Ambassador John said that St. Vincent and the Grenadines also wanted to highlight its carnival culture, Vincy Mas, which he opined was second only to Trinidad and Tobago’s Carnival. On display were replicas of some the exquisitely designed costumes that create the spectacular scene at the ‘Vincy Carnival’.

St. Vincent and the Grenadines reigning Soca Monarch, Princess Monique rocked the stage during its Country Night’s performance on Monday with many of her popular hits, most notably “Whose Laughing Now’. The song enunciates the haste to engage in agricultural activities such as cattle rearing and farming that were scorned before the world food crisis phenomenon. Shernelle ‘Scorpion’ Williams was another ‘hit’ from St. Vincent and the Grenadines at the Country Night performance.

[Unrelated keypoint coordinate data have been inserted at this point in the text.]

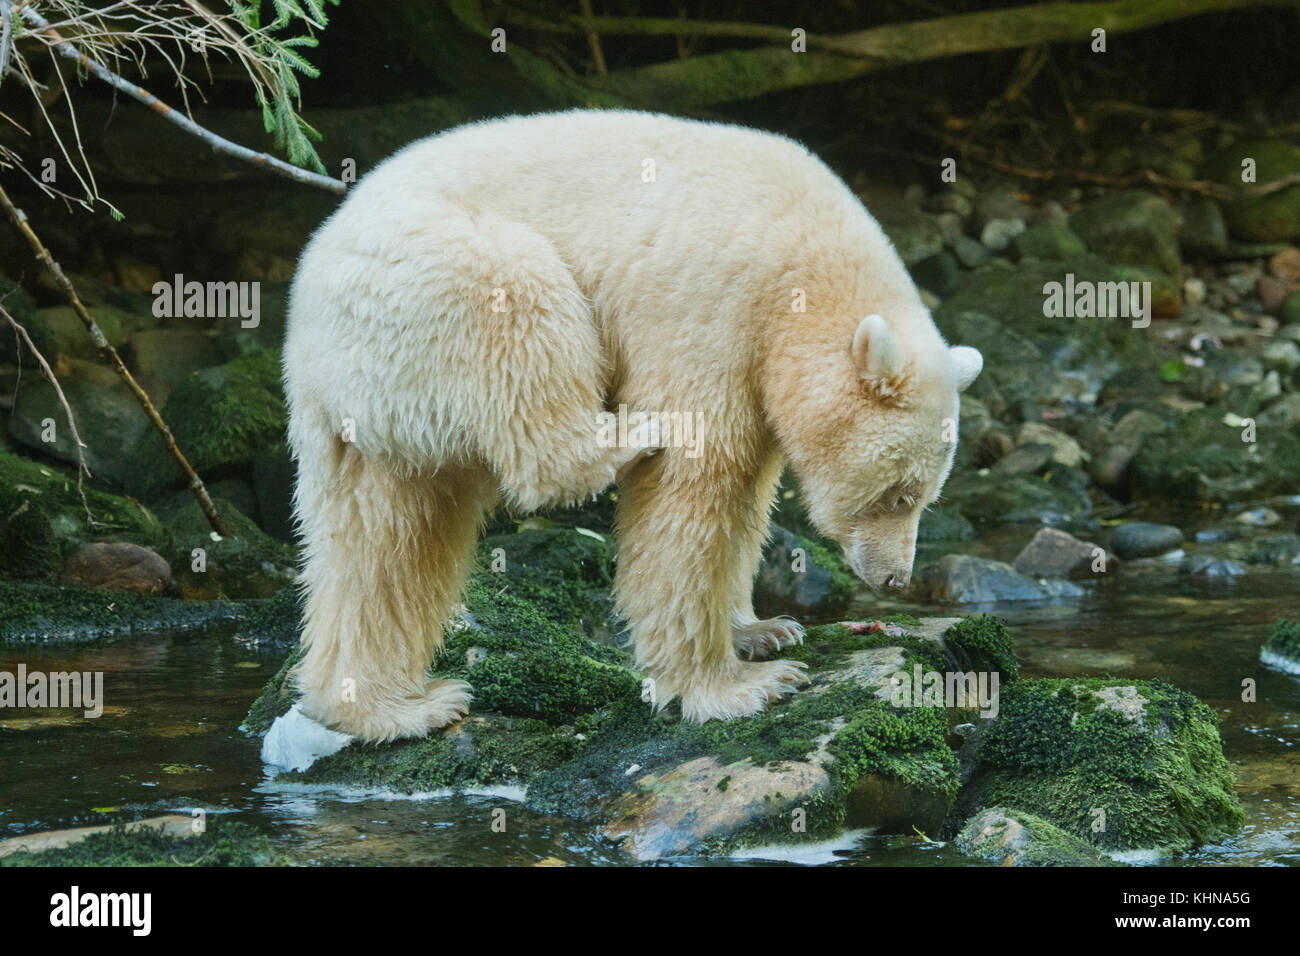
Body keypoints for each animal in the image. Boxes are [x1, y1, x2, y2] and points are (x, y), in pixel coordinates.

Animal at [282, 110, 977, 738]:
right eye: (901, 494)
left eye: (925, 498)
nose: (895, 577)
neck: (804, 267)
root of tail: (302, 325)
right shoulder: (714, 306)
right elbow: (697, 486)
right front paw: (735, 687)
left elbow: (748, 496)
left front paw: (764, 631)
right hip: (432, 282)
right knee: (518, 298)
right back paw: (619, 439)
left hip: (378, 401)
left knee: (384, 538)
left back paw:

Perhaps the most stirring of the Country Night performances came from Montserrat’s Emerald Community Singers who thrilled the audience with a repertoire of Montserrat and Caribbean folk songs. The Group articulated the islands experience with the Soufrière Hills Volcano in two songs; one entitled ‘Shovelling’ that related the travails of shovelling volcano ash off roof tops to prevent collapse, and another ‘One more river to cross’, which enunciates the resident’s unsettling experience of moving further and further inland to escape the effects of the volcano.

Country night performances continue at the Grand Market until August 30, 2008 with at least three cultural presentations each night.